PSL not yet glitch-free?
Indeed PSL is not yet glitch free, as I already pointed out in my comment from last week.
Imene Belahcene, Florent Robinet
At LHO, a simple command line works well at printing PSL blip glitches:
source ~detchar/opt/virgosoft/environment.sh
omicron-print channel=H1:PSL-ISS_PDA_REL_OUT_DQ gps-start=1164500000 gps-end=1167500000 snr-min=30 freq-max=500 print-q=1 print-duration=1 print-bandwidth=1 | awk '$5==5.08&&$2<2{print}'
GPS times must be adjusted to your needs.
This command line returns a few GPS times not contained in Miriam's blip list: must check that they are actual blips.
The PSL has different types of glitches that match those requirements. When I look at the Omicron triggers, I do indeed check that they are blip glitches before adding the times to my list. Therefore it is perfectly consistent that you find GPS times with those characteristics that are not in my list. However, feel free to check again if you want/have time. Of course I am not error-free :)
I believe the command I posted above is an almost-perfect way to retrieve a pure sample of PSL blip glitches.
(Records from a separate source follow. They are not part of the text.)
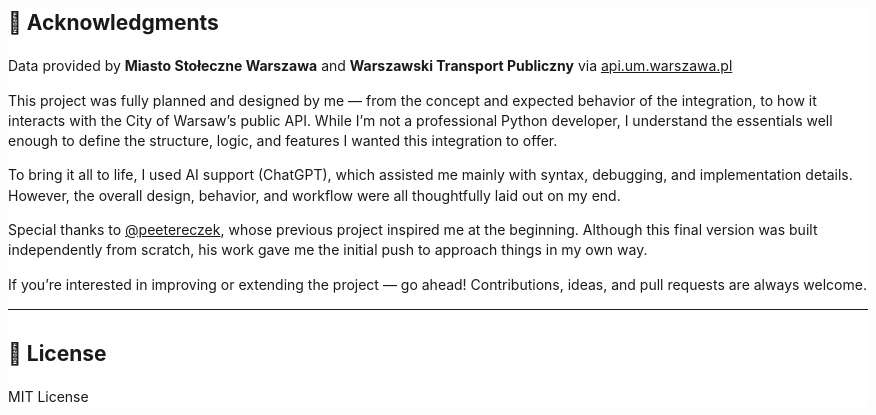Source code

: ## 🙌 Acknowledgments

Data provided by **Miasto Stołeczne Warszawa** and **Warszawski Transport Publiczny** via [api.um.warszawa.pl](https://api.um.warszawa.pl)

This project was fully planned and designed by me — from the concept and expected behavior of the integration, to how it interacts with the City of Warsaw’s public API. While I’m not a professional Python developer, I understand the essentials well enough to define the structure, logic, and features I wanted this integration to offer.

To bring it all to life, I used AI support (ChatGPT), which assisted me mainly with syntax, debugging, and implementation details. However, the overall design, behavior, and workflow were all thoughtfully laid out on my end.

Special thanks to [@peetereczek](https://github.com/peetereczek/ztm), whose previous project inspired me at the beginning. Although this final version was built independently from scratch, his work gave me the initial push to approach things in my own way.

If you’re interested in improving or extending the project — go ahead! Contributions, ideas, and pull requests are always welcome.

---

## 📄 License

MIT License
The key is to only print low-Q Omicron triggers.
For example, GPS=1165434378.2129 is a PSL blip glitch and it is not in Miriam's list.
There is nothing special about what you call a blip glitch: any broadband and short-duration (hence low-Q) glitch will produce the rain-drop shape in a time-frequency map. This is due to the intrinsic tiling structure of Omicron/Omega.
Next time I update the list (probably some time this week) I will check the GPS times given by the command line you suggest (it would be nice if it does indeed work perfectly at finding only these glitches, then we'd have an automated PSL blips finder!)